Francisco Feio, Outubro de 2008

notas:
1 a partir desta ideia, Serge July imagina o que seria um museu da identidade francesa, feito a partir dos arquivos de identidade: “o que nos ficaria era a ausência de expressão […] haveria, neste museu imaginário, uma atmosfera concentracionária, sufocante, como um odor de morte prolongada. A França viraria um mausoléu onde finalmente procuraríamos em vão identidades perdidas.” In Identités, de Disdéri au Photomaton, Photo Copies, CNP, Paris, 1986

2 trata-se da norma ISO/IEC 19794-5 de 2005 que, na categoria das tecnologias de informação, trata da troca de dados biométricos e cuja parte 5 regula precisamente os dados da imagem do rosto em termos que vão desde as questões tecnológicas como é, entre outros, o caso da exposição, qualidade, espaço de cor, fundos, a questões de carácter estético como o tipo de pose, ou ainda a questões de carácter mais cultural como é o caso de cortes de cabelos, acessórios (piercings, colares, óculos) ou religioso como o uso do véu, e evoluiu a partir das exigência de segurança por parte das autoridades aeroportuárias. Em França, a empresa Photomaton foi certificada para a realização de fotografias que garante serem sempre aceites pelas autoridades. As cabines têm instruções precisas sobre o comportamento do fotografado quanto a todos estes requisitos, com a indicação expressa de que não devem sorrir (ausência total de expressão que as possa individualizar em determinado momento) e graças à tecnologia digital foi possível sobrepor à imagem uma grelha guia para que nada fuja um milímetro à tolerância, pouca, admitida pelas autoridades (a máquina de reconhecimento facial e de leitura mecânica dos dados biométricos).
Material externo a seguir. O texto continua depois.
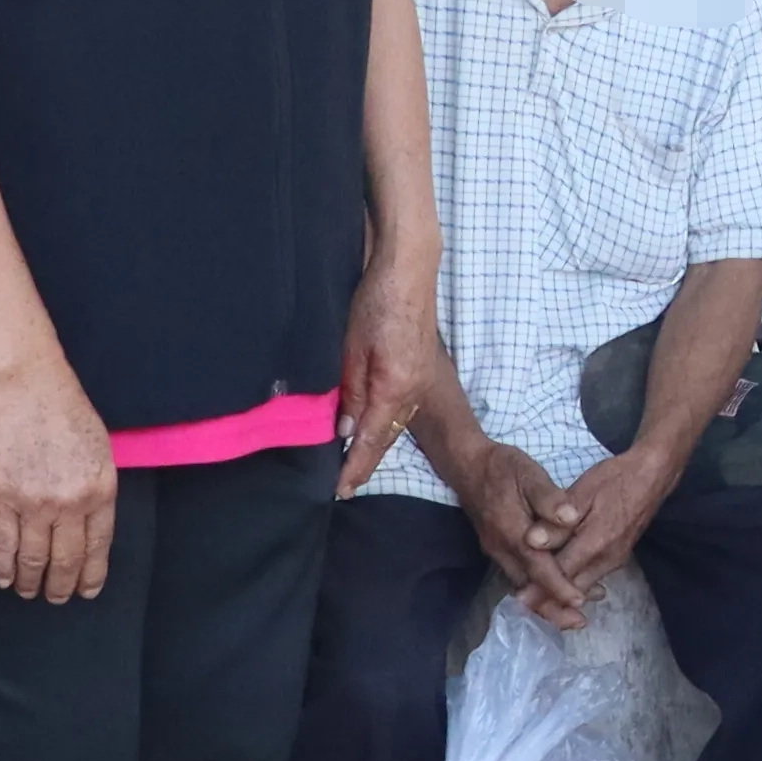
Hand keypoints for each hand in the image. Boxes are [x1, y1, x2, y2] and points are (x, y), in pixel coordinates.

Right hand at [0, 361, 117, 600]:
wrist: (28, 389)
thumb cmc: (67, 413)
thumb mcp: (101, 452)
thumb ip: (97, 490)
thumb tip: (90, 524)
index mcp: (101, 491)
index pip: (98, 546)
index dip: (92, 573)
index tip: (88, 591)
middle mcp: (71, 504)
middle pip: (67, 559)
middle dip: (63, 585)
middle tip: (58, 599)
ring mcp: (34, 503)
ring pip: (34, 557)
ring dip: (33, 581)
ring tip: (31, 593)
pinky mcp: (1, 498)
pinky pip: (3, 544)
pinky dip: (3, 567)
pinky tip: (5, 579)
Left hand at [335, 262, 447, 503]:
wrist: (408, 270)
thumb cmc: (377, 303)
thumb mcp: (352, 349)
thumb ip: (351, 392)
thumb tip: (346, 430)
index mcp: (394, 389)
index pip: (371, 441)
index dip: (355, 467)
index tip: (340, 490)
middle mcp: (413, 392)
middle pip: (387, 437)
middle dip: (366, 462)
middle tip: (345, 485)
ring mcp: (420, 381)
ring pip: (395, 423)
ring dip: (377, 444)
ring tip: (356, 462)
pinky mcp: (421, 369)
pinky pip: (402, 407)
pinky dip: (386, 423)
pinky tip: (374, 426)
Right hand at [456, 437, 574, 609]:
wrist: (467, 465)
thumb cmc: (502, 466)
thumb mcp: (529, 473)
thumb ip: (549, 497)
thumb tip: (570, 518)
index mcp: (512, 530)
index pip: (538, 567)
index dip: (559, 586)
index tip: (580, 600)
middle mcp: (501, 548)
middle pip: (528, 587)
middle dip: (553, 607)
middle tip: (580, 621)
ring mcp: (496, 550)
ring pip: (521, 585)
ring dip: (545, 600)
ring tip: (574, 611)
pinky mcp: (496, 548)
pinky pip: (517, 575)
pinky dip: (536, 587)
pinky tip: (554, 587)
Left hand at [530, 440, 681, 607]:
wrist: (652, 476)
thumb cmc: (615, 479)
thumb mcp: (583, 493)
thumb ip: (558, 521)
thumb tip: (532, 542)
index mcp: (596, 543)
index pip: (561, 574)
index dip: (538, 588)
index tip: (518, 601)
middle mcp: (607, 559)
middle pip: (572, 589)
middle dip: (548, 600)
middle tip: (522, 605)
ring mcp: (614, 561)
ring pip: (583, 587)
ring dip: (560, 595)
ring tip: (535, 598)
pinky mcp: (617, 558)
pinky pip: (591, 578)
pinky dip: (573, 584)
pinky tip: (559, 583)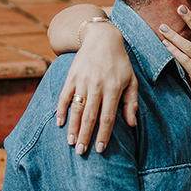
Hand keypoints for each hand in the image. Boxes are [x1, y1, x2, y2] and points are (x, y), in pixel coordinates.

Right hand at [55, 22, 137, 153]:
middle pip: (90, 116)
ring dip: (73, 127)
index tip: (99, 149)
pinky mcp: (72, 76)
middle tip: (81, 152)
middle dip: (86, 136)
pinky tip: (59, 123)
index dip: (103, 134)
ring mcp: (83, 81)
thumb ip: (131, 103)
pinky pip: (64, 96)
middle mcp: (97, 86)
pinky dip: (60, 109)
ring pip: (76, 108)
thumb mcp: (131, 80)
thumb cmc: (120, 62)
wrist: (102, 38)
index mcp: (113, 88)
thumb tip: (131, 124)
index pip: (108, 117)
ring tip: (71, 143)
3 as próprias máquinas foram evoluindo e as tiras acabaram por sair quase secas. Algumas tinham um sistema de ventilação na saída que ia secando a tira. Hoje, com as tecnologias digitais na captação e impressão, desapareceu a espera e o carácter físico e sensorial que a humidade na prova transmitia e a fazia aproximar da prática laboratorial.